What is being done to clean up the nation's toxic waste?

barrels of toxic waste seen through a fence

Photo: Jeremy Brooks

There are over 300,000 toxic waste sites across the country.

Did you know that there are over 300,000 toxic waste sites across the country?

Military bases, airports, or anywhere there’s a factory or some kind of industry you get toxic chemicals leeching into the soil and contaminating groundwater.

What’s being done to clean it up?

There are some conventional methods, such as pumping toxic water up to the surface and siphoning out the chemicals. However that method is expensive, and you still have to get rid of the waste somehow.

Some scientists at Rice University are working on alternate ways to clean up hazardous waste using nanotechnology to detoxify soil and water.

Michael Wong, who’s a chemical engineer at Rice, uses particles made of gold and a metal called palladium that are just four nanometers across. That’s about 20 or so atoms per particle.

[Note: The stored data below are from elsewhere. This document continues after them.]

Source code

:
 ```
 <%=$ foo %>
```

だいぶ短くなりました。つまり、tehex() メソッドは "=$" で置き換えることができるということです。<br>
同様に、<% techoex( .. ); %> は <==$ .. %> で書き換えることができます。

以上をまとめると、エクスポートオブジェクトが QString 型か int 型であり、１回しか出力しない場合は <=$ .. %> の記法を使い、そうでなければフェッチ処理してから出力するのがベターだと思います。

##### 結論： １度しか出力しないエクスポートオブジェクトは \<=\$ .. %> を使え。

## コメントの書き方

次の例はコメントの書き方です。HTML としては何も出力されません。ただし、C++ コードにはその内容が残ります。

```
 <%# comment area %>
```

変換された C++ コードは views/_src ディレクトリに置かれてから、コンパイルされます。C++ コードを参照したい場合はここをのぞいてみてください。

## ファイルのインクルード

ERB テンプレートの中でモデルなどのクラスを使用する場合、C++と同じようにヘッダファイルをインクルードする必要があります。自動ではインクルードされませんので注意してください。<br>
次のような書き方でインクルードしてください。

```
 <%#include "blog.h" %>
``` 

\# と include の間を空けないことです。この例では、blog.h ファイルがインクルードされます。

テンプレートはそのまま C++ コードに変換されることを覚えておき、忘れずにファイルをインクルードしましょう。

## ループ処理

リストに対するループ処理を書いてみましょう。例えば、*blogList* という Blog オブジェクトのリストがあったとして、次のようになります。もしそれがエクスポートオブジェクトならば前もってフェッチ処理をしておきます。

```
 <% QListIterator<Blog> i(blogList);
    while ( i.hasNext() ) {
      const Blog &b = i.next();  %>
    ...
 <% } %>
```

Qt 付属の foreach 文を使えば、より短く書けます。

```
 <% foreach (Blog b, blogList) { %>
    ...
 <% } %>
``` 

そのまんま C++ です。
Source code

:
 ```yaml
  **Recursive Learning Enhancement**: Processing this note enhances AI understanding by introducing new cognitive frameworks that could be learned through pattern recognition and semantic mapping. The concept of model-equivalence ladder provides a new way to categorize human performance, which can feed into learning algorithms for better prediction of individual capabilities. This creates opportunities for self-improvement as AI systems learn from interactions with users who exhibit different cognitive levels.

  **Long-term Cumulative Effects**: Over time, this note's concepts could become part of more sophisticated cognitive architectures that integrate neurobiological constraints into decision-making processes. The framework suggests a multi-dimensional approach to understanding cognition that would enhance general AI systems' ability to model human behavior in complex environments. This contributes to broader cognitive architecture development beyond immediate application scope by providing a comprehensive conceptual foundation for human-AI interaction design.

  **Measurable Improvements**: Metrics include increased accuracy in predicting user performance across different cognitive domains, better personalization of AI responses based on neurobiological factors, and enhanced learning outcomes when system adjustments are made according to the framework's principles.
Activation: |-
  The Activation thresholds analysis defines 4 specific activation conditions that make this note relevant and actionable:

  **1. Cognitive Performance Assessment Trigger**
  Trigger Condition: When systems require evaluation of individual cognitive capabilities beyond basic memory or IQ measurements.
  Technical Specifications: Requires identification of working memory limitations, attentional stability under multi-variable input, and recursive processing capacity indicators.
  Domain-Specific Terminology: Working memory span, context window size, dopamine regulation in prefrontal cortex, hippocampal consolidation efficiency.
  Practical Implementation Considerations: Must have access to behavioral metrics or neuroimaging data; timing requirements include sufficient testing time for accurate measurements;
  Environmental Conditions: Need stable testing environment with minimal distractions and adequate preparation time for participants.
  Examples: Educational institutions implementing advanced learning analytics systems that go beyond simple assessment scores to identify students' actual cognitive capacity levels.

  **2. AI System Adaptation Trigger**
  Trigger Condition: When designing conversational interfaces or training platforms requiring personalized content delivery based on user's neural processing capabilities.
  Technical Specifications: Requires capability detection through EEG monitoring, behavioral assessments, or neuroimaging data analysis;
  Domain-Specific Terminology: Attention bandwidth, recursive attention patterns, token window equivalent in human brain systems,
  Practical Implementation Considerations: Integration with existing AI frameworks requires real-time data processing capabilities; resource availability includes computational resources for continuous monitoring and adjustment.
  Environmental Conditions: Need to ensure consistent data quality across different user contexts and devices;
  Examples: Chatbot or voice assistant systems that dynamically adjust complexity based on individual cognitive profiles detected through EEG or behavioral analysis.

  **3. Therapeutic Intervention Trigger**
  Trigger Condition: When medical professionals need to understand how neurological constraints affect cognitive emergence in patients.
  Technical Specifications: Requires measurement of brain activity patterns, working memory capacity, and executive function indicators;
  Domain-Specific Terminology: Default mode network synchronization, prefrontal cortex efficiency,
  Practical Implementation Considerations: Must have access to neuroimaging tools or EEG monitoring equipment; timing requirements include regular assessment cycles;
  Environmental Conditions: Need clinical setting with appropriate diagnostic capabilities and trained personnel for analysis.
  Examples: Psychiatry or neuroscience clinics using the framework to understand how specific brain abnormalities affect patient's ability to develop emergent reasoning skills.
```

Palladium alone is pretty good at breaking down toxic chemicals, particularly a common one called trichloroethylene, or TCE. However, when you put palladium and gold together, the particles break down TCE even faster and render it non-toxic. Plus, using these nano clean-up particles could be a lot cheaper than conventional water purifying methods.

The nano-particles not only detoxify groundwater, but also actually get rid of the dangerous chemicals by breaking them down. Also, it’s less expensive to do this than what we do now.

The next step is to get the nano particles out of the lab and into ground to make all those waste sites less hazardous.